When Spain decides to meddle in the Cheyenne/U.S.
war, the private pain of each of the Custer men is dragged into
the limelight. The peace discussions bring father and son face to
face, ready or not. Readers will be eager for the reunion, and it
doesn't disappoint. Delicately handled and powerful, it fills in
a portrait of Custer Senior, a favorite villain for many alternate
historians, that is delightfully complex. The heartbreaking positions
of both men—separated by irreconcilable differences that have
not only shattered their families but cost warriors and soldiers
their lives—are so believably communicated that they all but
reach from the page, trying to wring out some consolation and ultimately
unable to get any.
This third entry in an ever-intriguing series
is tightly linked to the books which precede it, and when Shadow
of the Storm comes to its abrupt and horrifying climax, all
the major storylines of the series are left unresolved.
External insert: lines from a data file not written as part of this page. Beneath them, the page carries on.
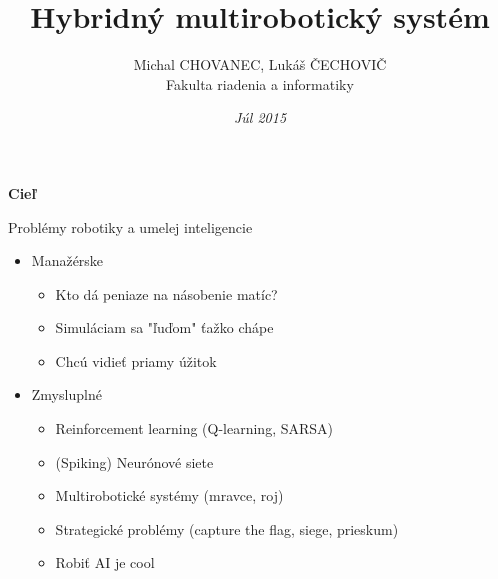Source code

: \documentclass[xcolor=dvipsnames]{beamer}
\title{\bf Hybridný multirobotický systém}
\author{Michal CHOVANEC, Lukáš ČECHOVIČ \\Fakulta riadenia a informatiky}
\date[EURP]{\it Júl 2015}
\begin{document}
\begin{frame}
\titlepage
\end{frame}

\begin{frame}{\bf Cieľ}

Problémy robotiky a umelej inteligencie

\begin{itemize}
	\item Manažérske
        \begin{itemize}
        \item Kto dá peniaze na násobenie matíc?
        \item Simuláciam sa "ľuďom" ťažko chápe
        \item Chcú vidieť priamy úžitok
        \end{itemize}

	\item Zmysluplné
        \begin{itemize}
        \item Reinforcement learning (Q-learning, SARSA)
        \item (Spiking) Neurónové siete
        \item Multirobotické systémy (mravce, roj)
        \item Strategické problémy (capture the flag, siege, prieskum)
        \item Robiť AI je cool
        \end{itemize}
\end{itemize}

\end{frame}
\end{document}
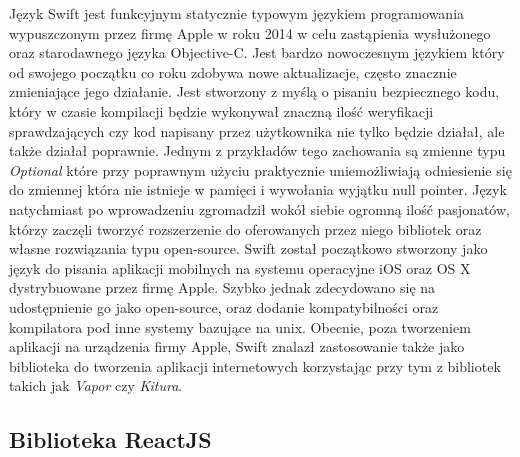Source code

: Język Swift jest funkcyjnym statycznie typowym językiem programowania wypuszczonym przez firmę Apple w roku 2014 w celu zastąpienia wysłużonego oraz starodawnego języka Objective-C. Jest bardzo nowoczesnym językiem który od swojego początku co roku zdobywa nowe aktualizacje, często znacznie zmieniające jego działanie. Jest stworzony z myślą o pisaniu bezpiecznego kodu, który w czasie kompilacji będzie wykonywał znaczną ilość weryfikacji sprawdzających czy kod napisany przez użytkownika nie tylko będzie działał, ale także działał poprawnie. Jednym z przykładów tego zachowania są zmienne typu \textit{Optional} które przy poprawnym użyciu praktycznie uniemożliwiają odniesienie się do zmiennej która nie istnieje w pamięci i wywołania wyjątku null pointer. Język natychmiast po wprowadzeniu zgromadził wokół siebie ogromną ilość pasjonatów, którzy zaczęli tworzyć rozszerzenie do oferowanych przez niego bibliotek oraz własne rozwiązania typu open-source.\newline
Swift został początkowo stworzony jako język do pisania aplikacji mobilnych na systemu operacyjne iOS oraz OS X dystrybuowane przez firmę Apple. Szybko jednak zdecydowano się na udostępnienie go jako open-source, oraz dodanie kompatybilności oraz kompilatora pod inne systemy bazujące na unix. Obecnie, poza tworzeniem aplikacji na urządzenia firmy Apple, Swift znalazł zastosowanie także jako biblioteka do tworzenia aplikacji internetowych korzystając przy tym z bibliotek takich jak \textit{Vapor} czy \textit{Kitura}.

\subsection{Biblioteka ReactJS}

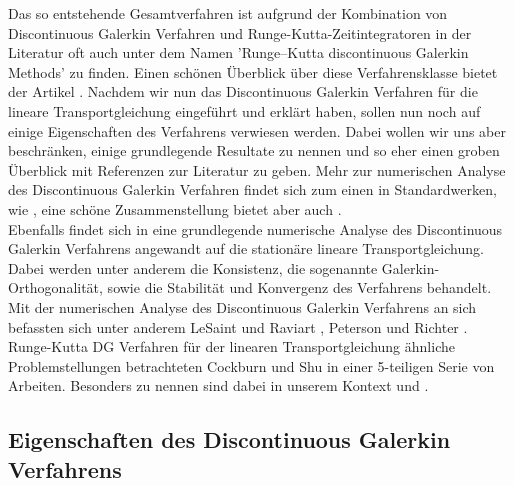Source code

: Das so entstehende Gesamtverfahren ist aufgrund der Kombination von Discontinuous Galerkin Verfahren und Runge-Kutta-Zeitintegratoren in der Literatur oft auch unter dem Namen 'Runge–Kutta discontinuous Galerkin Methods' zu finden. Einen schönen Überblick über diese Verfahrensklasse bietet der Artikel \cite{cockburn2001runge}.
Nachdem wir nun das Discontinuous Galerkin Verfahren für die lineare Transportgleichung eingeführt und erklärt haben, sollen nun noch auf einige Eigenschaften des Verfahrens verwiesen werden. Dabei wollen wir uns aber beschränken, einige grundlegende Resultate zu nennen und so eher einen groben Überblick mit Referenzen zur Literatur zu geben. Mehr zur numerischen Analyse des Discontinuous Galerkin Verfahren findet sich zum einen in Standardwerken, wie \cite{ern2004theory}, eine schöne Zusammenstellung bietet aber auch
\cite{Har08b}. \\
Ebenfalls findet sich in \cite{Har08b} eine grundlegende numerische Analyse des Discontinuous Galerkin Verfahrens angewandt auf die stationäre lineare Transportgleichung. Dabei werden unter anderem die Konsistenz, die sogenannte Galerkin-Orthogonalität, sowie die Stabilität und Konvergenz des Verfahrens behandelt.
Mit der numerischen Analyse des Discontinuous Galerkin Verfahrens an sich befassten sich unter anderem LeSaint und Raviart \cite{lesaint1974finite}, Peterson \cite{peterson1991note} und Richter \cite{richter1988optimal}.
Runge-Kutta DG Verfahren für der linearen Transportgleichung ähnliche Problemstellungen betrachteten Cockburn und Shu in einer 5-teiligen Serie von Arbeiten. Besonders zu nennen sind dabei in unserem Kontext \cite{cockburn1989tvb} und \cite{cockburn1990runge}.


\subsection{Eigenschaften des Discontinuous Galerkin Verfahrens}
The novel
ends with everything in the air: Custer, One Who Flies and the entire
Cheyenne people are still on the edge of catastrophe. Another book
at least will be needed to provide readers—and young George
too—with any sense of closure.
As One Who Flies begins to truly accept the Cheyenne
ways, it is easier for readers to root for him—he is less
an outsider imposing his ways upon them and more a uniquely knowledgeable
member of the tribe. The fact that he can never quite belong to
his new family creates a believably sad tone in this novel, one
that rang less true in the earlier books of this series.